Very little is done about it. There is neither a clear nor coordinated programme to address this expected epidemic and CAD is regarded as an expensive disease, confined to Caucasians in the industrialised world. “We are ignoring alarming statistics about incidences of adult obesity, diabetes and endemic hypertension in our black population and a rising incidence of coronary artery interventions and incidents in our indigenous population,” Prof. Smit says.

Outside South Africa – with 44 units – very few units (about seven) perform low volumes of basic cardiac surgery. The South African units at all academic institutions are under severe threat and about 70% of cardiac procedures are performed in the private sector.

He says the main challenge in Africa has become sustainability, which needs to be addressed through education. Cardiothoracic surgery must become part of everyday surgery in Africa through alternative education programmes. That will make this specialty relevant at all levels of healthcare and it must be involved in resource allocation to medicine in general and cardiothoracic surgery specifically.

The African surgeon should make the maximum impact at the lowest possible cost to as many people in a society as possible. “Our training in fields like intensive care and insight into pulmonology, gastroenterology and cardiology give us the possibility of expanding our roles in African medicine. We must also remember that we are trained physicians as well.

“Should people die or suffer tremendously while we can train a group of surgical specialists or retraining general surgeons to expand our impact on cardiothoracic disease in Africa using available technology maybe more creatively? We have made great progress in establishing an African School for Cardiothoracic Surgery.”

Prof. Smit also highlighted the role of the annual Hannes Meyer National Registrar Symposium that culminated in having an eight-strong international panel sponsored by the ICC of EACTS to present a scientific course as well as advanced surgical techniques in conjunction with the Hannes Meyer Symposium in 2010.

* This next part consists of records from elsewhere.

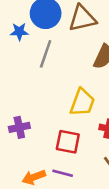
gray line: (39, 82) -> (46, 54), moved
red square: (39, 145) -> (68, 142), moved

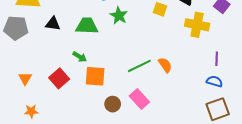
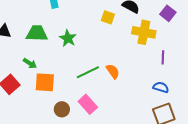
green star: (119, 16) -> (68, 38), moved
purple line: (217, 59) -> (163, 57), moved

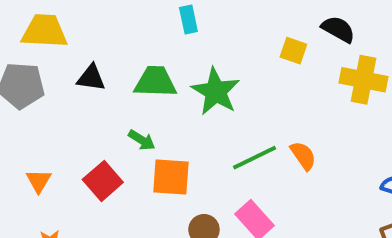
green star: (68, 38) -> (216, 91), size x1.4

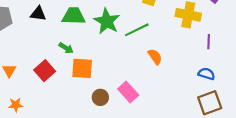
green line: (255, 158) -> (137, 30), moved

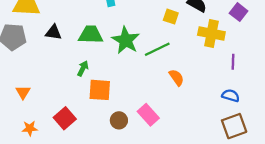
green arrow: (66, 48) -> (83, 68), turned -96
red square: (45, 71) -> (65, 118), moved

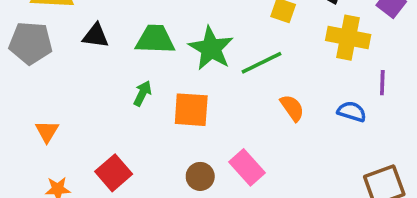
orange square: (100, 90) -> (191, 110), moved
blue semicircle: (231, 96) -> (352, 111), moved

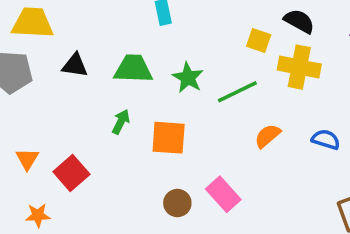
yellow cross: (348, 38) -> (299, 67), moved
green star: (211, 48) -> (188, 78), size x0.7
orange semicircle: (292, 108) -> (267, 136), turned -96
red square: (114, 173) -> (71, 173), moved

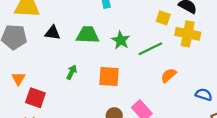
green arrow: (121, 122) -> (72, 72), moved
blue semicircle: (326, 139) -> (204, 95), moved
orange triangle: (27, 159) -> (18, 79), moved
red square: (71, 173) -> (35, 98), moved, turned -30

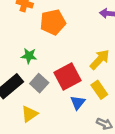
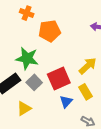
green star: (29, 56) -> (27, 58), size x1.6

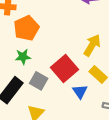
orange pentagon: (50, 31) -> (26, 28), moved
green star: (27, 58) -> (23, 57), size x0.6

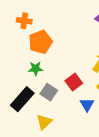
red square: (64, 68) -> (74, 82), size x0.7

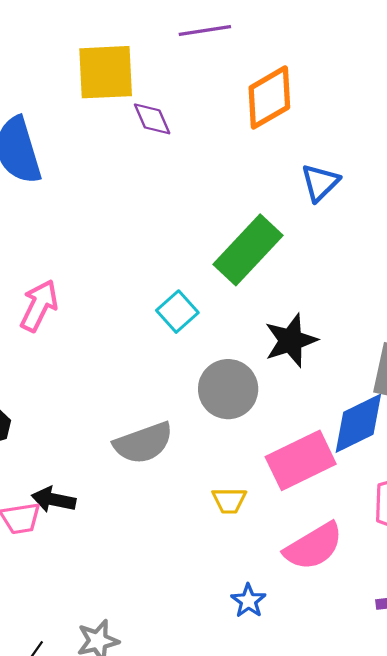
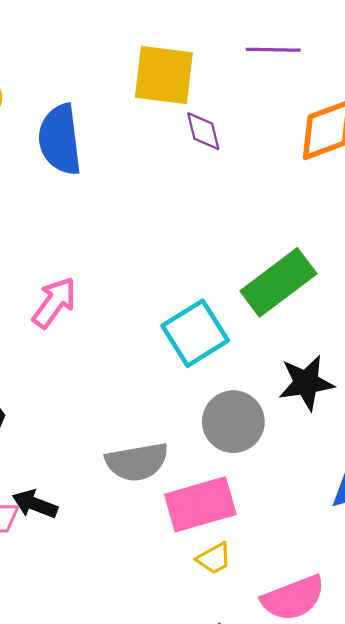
cyan square: (177, 312) -> (195, 333), size x1.5
pink rectangle: (301, 460) -> (200, 504), moved
yellow trapezoid: (229, 500) -> (214, 558), moved, turned -39

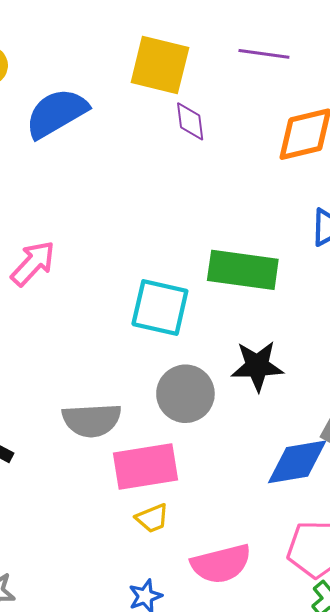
blue semicircle: (60, 140) -> (56, 113), turned 60
green rectangle: (278, 282) -> (243, 270), turned 38
cyan square: (195, 333) -> (160, 308), turned 38

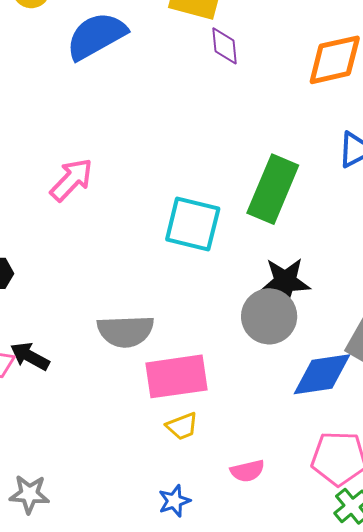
green rectangle: (243, 270) -> (273, 189), turned -76
gray circle: (185, 394) -> (269, 316), moved
pink semicircle: (221, 564) -> (247, 471), size x0.6

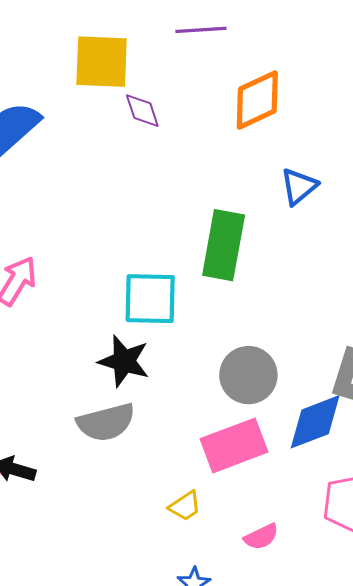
black star: (285, 282) -> (124, 361), moved, turned 30
pink rectangle: (176, 376) -> (234, 445), moved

Prof. Smit says South Africa is fast becoming the driving force in cardiothoracic surgery in Africa. South Africa is the only country that has the knowledge, technology and skills base to act as the springboard for the development of cardiothoracic surgery in Africa.

South Africa, however, is experiencing its own problems. Mortality has doubled in the years from 1997 to 2005 and half the population in the Free State dies between 40 to 44 years of age.

“If we do not need health professionals to determine the quality and quantity of service delivery to the population and do not want to involve them in this process, we can get rid of them, but then the political leaders making that decision must accept responsibility for the clinical outcomes and life expectancies of their fellow citizens.

“We surely cannot expect to impose the same medical legal principles on professionals working in unsafe hospitals and who have complained and made authorities aware of these conditions than upon those working in functional institutions. Either fixes the institutions or indemnifies medical personnel working in these conditions and defends the decision publicly.

“Why do I have to choose the three out of four patients that cannot have a lifesaving operation and will have to die on their own while the system pretends to deliver treatment to all?”

Prof. Smit says developing a service package with guidelines in the public domain will go a long way towards addressing this issue. It is also about time that we have to admit that things are simply not the same. Standards are deteriorating and training outcomes are or will be affected.

The people who make decisions that affect healthcare service delivery and outcomes, the quality of training platforms and research, in a word, the future of South African medicine, firstly need rules and boundaries. He also suggested that maybe the government should develop health policy in the public domain and then outsource healthcare delivery to people who can actually deliver including thousands of experts employed but ignored by the State at present.

“It is time that we all have to accept our responsibilities at all levels… and act decisively on matters that will determine the quality and quantity of medical care for this and future generations in South Africa and Africa. Time is running out,” Prof. Smit says.